In the End (Starbounders)

Pam leans in. “Sometimes it’s better just to get out of their way,” she tells me. “Some men are just plain mean.” She takes in my apprehension and adds, “But not all. Not my Mike. Not Jacks. You’ll learn how it is here.” She resumes her walk and motions for me to follow.

“You’ve been here the whole time,” I ask, catching up.

“I was here when the infection broke out,” she says, “meeting another client. The prison went on lockdown and by the time the guards told me I could leave, the news was so grim. I couldn’t get ahold of my husband, so it was obvious that he—well. So I decided to stay.” She shifts her load onto her other hip.

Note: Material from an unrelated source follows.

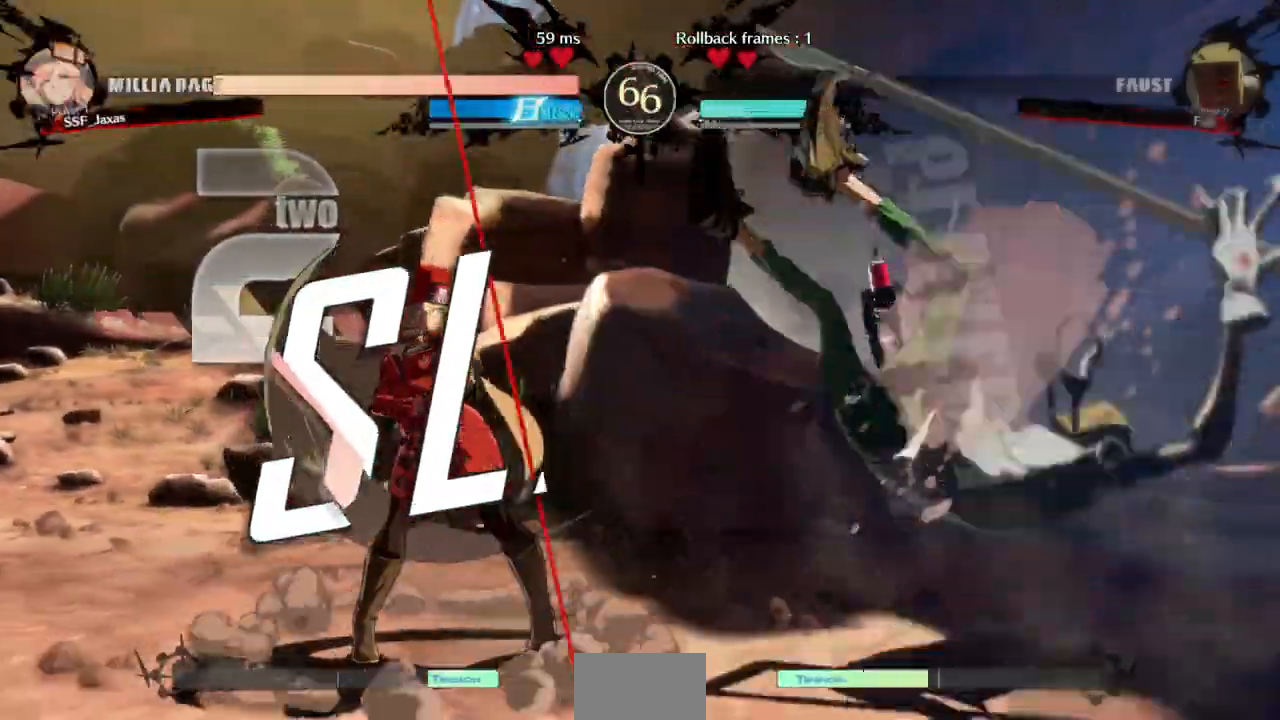
{"dt_ms": 500, "buttons": []}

“When they let the prisoners out, Mike came and found me. He protected me from a lot of bad things that could have happened.” She looks at me, a soft expression on her face. “I love him for that.”

“So . . . was he innocent?”

She laughs. “Hell no. Even when I was his attorney, I knew he’d done it. I guess holding up a liquor store doesn’t automatically make you a bad person.”

I smile. “I guess not.”

I like how talkative Pam is being. I’m sure I can get a lot of information out of her if I just let her ramble on. She’s paused in her story. I see my opportunity to ask her what I really want to know.

“Do you ever do sewing for a man named Ken?”

“Ken Gibbons?” Pam asks. “Big Hispanic guy who goes by Yaya?”

“Um, no . . . this Ken is Asian.”

“There’s an Asian family who lives in the Yard. Actually, I don’t know if they’re a family. There are five guys who share a tent. . . . They’re all Filipino, and they have complicated foreign names, but one might use Ken for short.”

Ken isn’t Filipino, and I doubt he’d be living in a tent in the exercise yard.

“I have a picture.” I yank the sketch out, holding it up.

Pam looks for a moment, then shakes her head. “You sure he’s alive?”

“No,” I admit. “But if he is alive, I really need to find him.”

“I can keep my eye out. But people die here like that.” She snaps her fingers. “I came close last year. Mike saved me.” We walk up the stairs toward the third floor as Pam continues. “Doc was telling some BS story about how the women needed an extra shot, a vitamin shot or something. I told Mike that I’d seen enough people perjure themselves to tell when something was fishy. Mike stood up for me when I refused, made sure Doc didn’t give me a hard time. I’m one of the few women who made it through.”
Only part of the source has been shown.